Testing Dashboard — Overview
The Testing Dashboard (Surface 01) is the internal pre-release validation environment for the GOVERN platform, deployed at jarvis-dashboard-v6.pages.dev.
This is where all GOVERN surfaces are tested before they reach customers. The promotion path is:
Testing Dashboard (jarvis-dashboard-v6.pages.dev) → finalized testing → Internal Dashboard (Surface 02) → finalized for customer → Customer SOC (Surface 04)Every SOC-style dashboard is first built and validated here, then promoted to the Internal Dashboard after testing passes, then copied to the Customer SOC surface for customer-facing deployment.
Purpose
GOVERN is a governance platform — it certifies AI systems for customers. That means our own quality bar must be higher than theirs. The Testing Dashboard enforces this by requiring every component to pass a full validation stack before release.
The dashboard answers three questions:
- Does it work? Unit tests, integration tests, and e2e flows confirm functional correctness.
- Does it look right? Playwright visual regression confirms UI components haven’t regressed.
- Is it world-class? Gate II (V(Q) >= 85%) and Gate IV (5-point polish check) confirm quality meets the Home Standard.
Scope — The 10 GOVERN Components
Every GOVERN surface gets tested before release:
| # | Component | Test Focus |
|---|---|---|
| 01 | Testing Dashboard (this surface) | Meta — tests the test infrastructure itself |
| 02 | Internal Dashboard | Build event wiring, pipeline integrity, cost accuracy |
| 03 | Customer Dashboard | Assessment flows, report generation, benchmark display |
| 04 | GOVERN API | Route coverage, auth, response shapes, rate limits |
| 05 | Monitoring Probe (Docker) | Container build, agent detection, telemetry emit |
| 06 | Browser Extension | Content script injection, overlay rendering, data capture |
| 07 | OS Agent (Desktop) | Process monitoring, system event capture, telemetry |
| 08 | Mobile App | iOS/Android flows, offline behavior, sync |
| 09 | Developer SDK | Integration flows, TypeScript types, example apps |
| 10 | GOVERN Docs | Link integrity, content accuracy, search index |
Testing Philosophy
The Testing Dashboard follows the GOVERN convergence doctrine: no deploy without convergence, no convergence without evidence.
This means:
- Tests are not optional pre-commit gate theater — they are the evidence that convergence has been reached
- Every test failure is a blocked deploy, not a warning
- Visual regression captures what metrics cannot — that the product looks right, not just that it ran
- Probe tests run in Docker to match production deployment conditions exactly
Quality Gates
Two constitutional quality gates govern every release:
Gate II — V(Q) >= 85% The convergence score across all test dimensions must be 85% or higher. A score below 85% means the component is not ready to ship. No exceptions.
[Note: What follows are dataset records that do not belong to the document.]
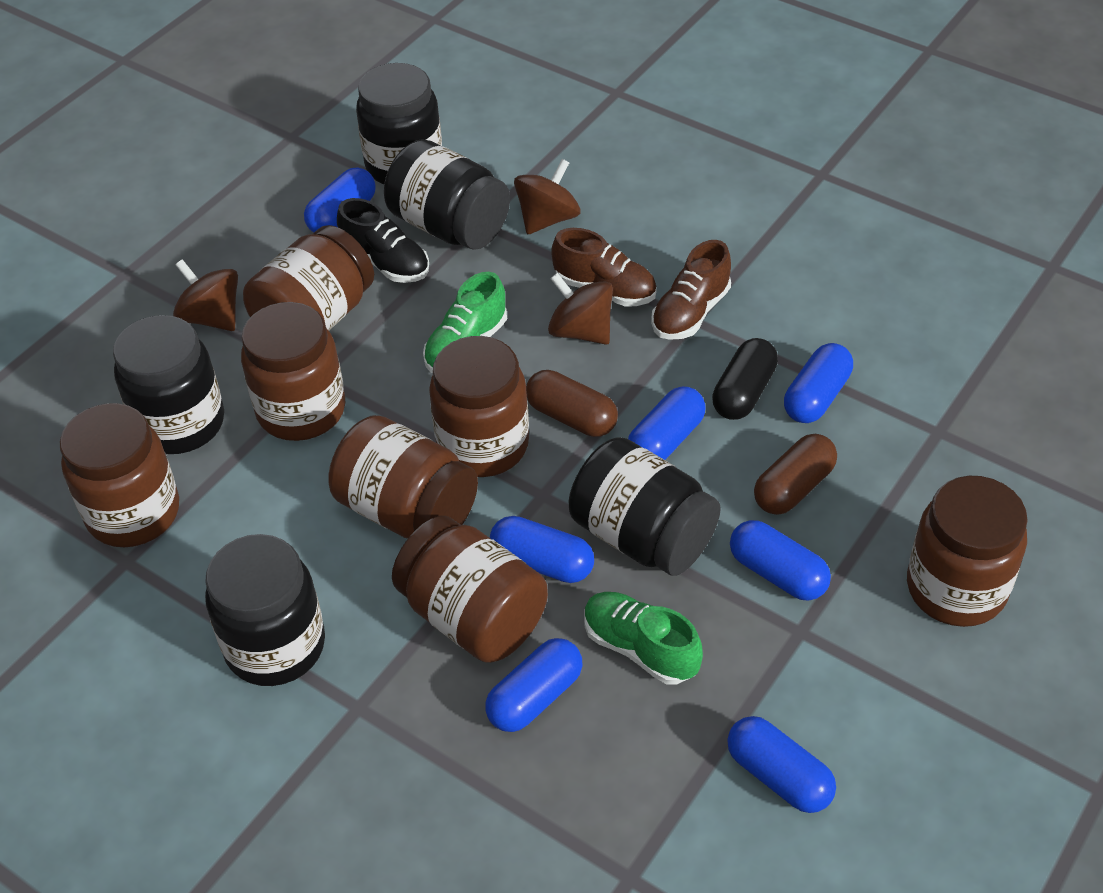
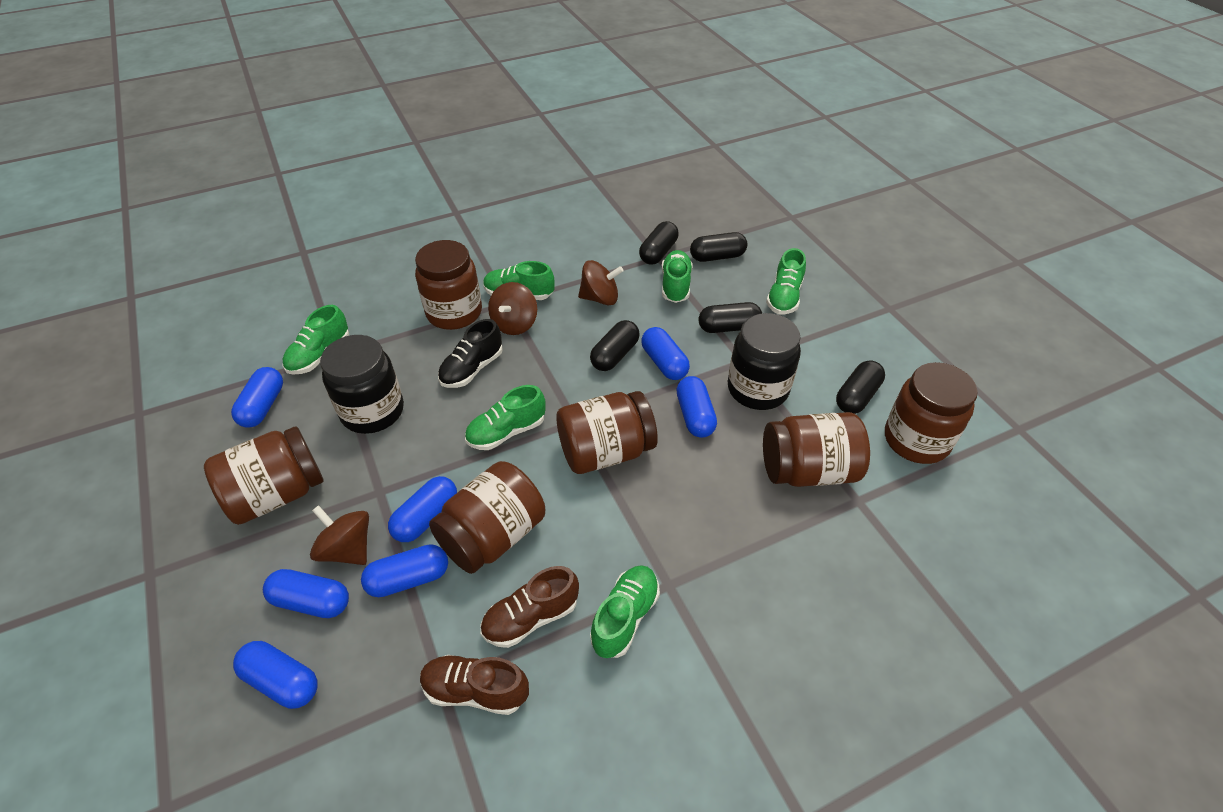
black capsule: [712,338,778,420] = 1 -> [590,320,640,371] [639,221,679,265] [690,232,748,262] [699,302,762,333] [836,360,885,414] = 5
black jar: [113,315,224,454] [205,534,325,686] [356,63,442,184] [384,139,510,250] [569,437,721,576] = 5 -> [320,335,404,434] [728,313,801,410] = 2
brown capsule: [526,370,618,437] [754,434,837,515] = 2 -> none = 0
brown jar: [60,403,179,547] [241,302,345,441] [243,225,374,331] [328,415,478,539] [392,516,548,663] [429,336,529,477] [907,476,1028,627] = 7 -> [204,426,324,525] [415,240,482,330] [429,461,545,574] [556,391,658,474] [763,412,870,487] [885,362,978,464] = 6
green shoe: [423,272,507,373] [584,592,703,684] = 2 -> [282,305,349,375] [465,385,546,450] [483,261,555,300] [590,565,660,658] [662,250,693,303] [766,248,806,314] = 6

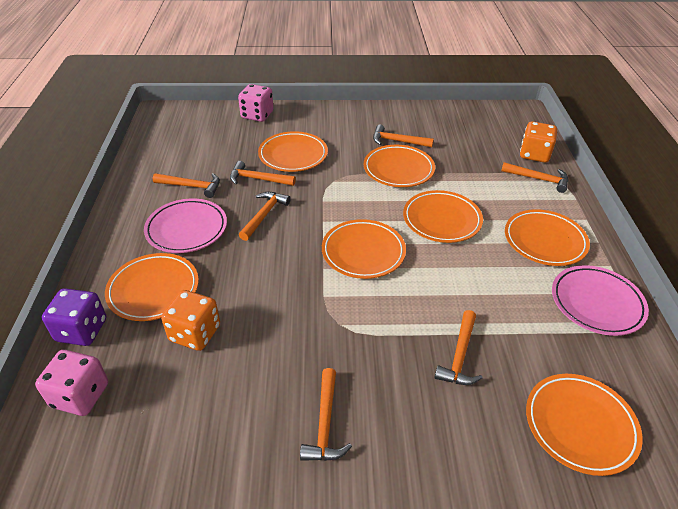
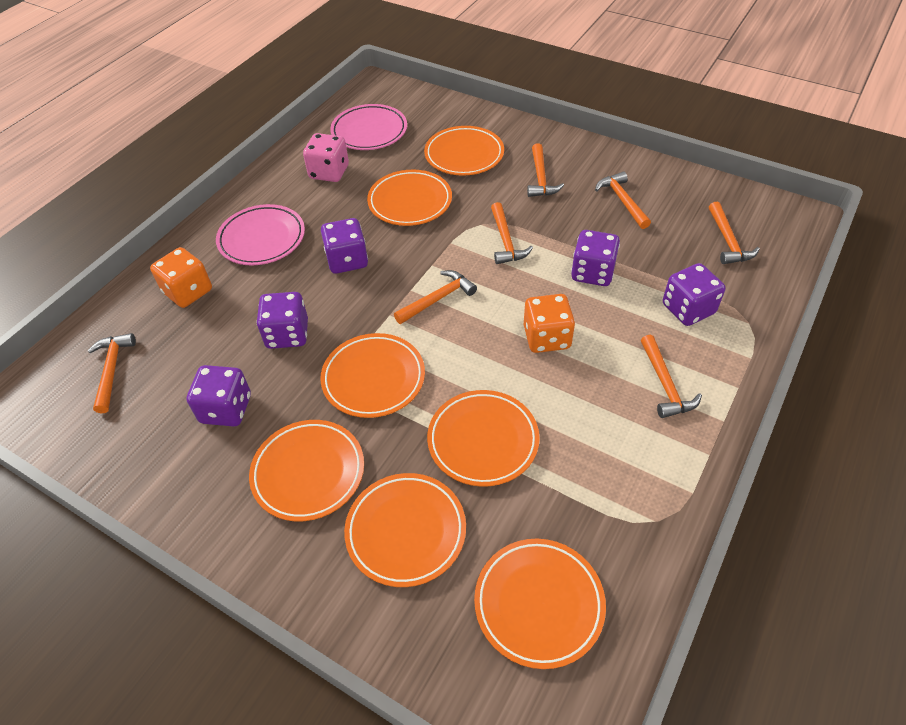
pink dice: [35,350,108,416] [238,84,273,122] = 2 -> [303,133,349,182] = 1
purple dice: [42,288,106,346] = 1 -> [187,365,251,427] [257,292,308,349] [321,218,368,274] [571,230,620,286] [663,263,726,326] = 5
Gate IV — 5-Point Polish Check Before any UI surface ships, all five points must pass:
- Scene moves at idle (ambient animation active)
- Orb is the interface, not a textarea
- Page matches the reference benchmark (archetypal-app.pages.dev)
- Energy layers L1/L2/L3 visible
- Text is ambient, not dominant
Any point failing means the UI is blocked until it passes.
Test Execution Flow
Engineer pushes change ↓Typecheck (pnpm typecheck) — must return 0 errors ↓Unit tests (pnpm test) — all suites must pass ↓Integration tests — API endpoints, database queries ↓Playwright visual regression — screenshots compared ↓API spot-checks — curl against staging endpoints ↓Probe container test — Docker build + local proxy ↓QA score calculated — must be >= 85% ↓Polish check — 5-point UI checklist ↓Gate opens → component eligible for releaseDashboard Layout
The Testing Dashboard UI shows:
- Test run status — current pass/fail for each component
- Coverage heatmap — which areas have the most test coverage
- Visual diff viewer — side-by-side Playwright screenshot comparison
- Gate status panel — Gate II score + Gate IV checklist per component
- Recent test history — last 10 runs per component with trends
- Failure detail drawer — full output, stack traces, and suggested fixes
Relationship to CI/CD
The Testing Dashboard is not a replacement for CI/CD — it is the quality layer that gates deployment. The flow is:
- CI runs on every PR (GitHub Actions) — fast, subset of tests
- Testing Dashboard runs the full stack before release approval
- Release is blocked until Testing Dashboard shows green across all gates
The dashboard reads test results from CI artifacts and enriches them with visual regression, probe tests, and quality scoring that CI does not produce.